(Extracted records)
++++
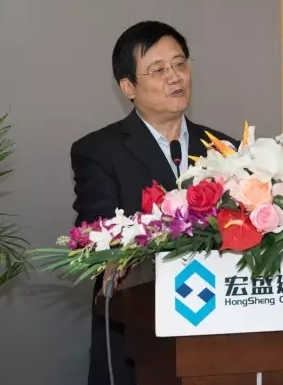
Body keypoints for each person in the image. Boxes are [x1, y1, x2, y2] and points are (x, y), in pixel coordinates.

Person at [70, 20, 239, 385]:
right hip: (137, 335)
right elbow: (97, 231)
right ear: (128, 87)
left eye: (180, 64)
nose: (175, 77)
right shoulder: (98, 151)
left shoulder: (226, 149)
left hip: (218, 335)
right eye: (159, 70)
++++
The line containing "nose: (175, 77)" and all lines after it, to the end of the records, are to be output exactly and alone.

Result of this task:
nose: (175, 77)
right shoulder: (98, 151)
left shoulder: (226, 149)
left hip: (218, 335)
right eye: (159, 70)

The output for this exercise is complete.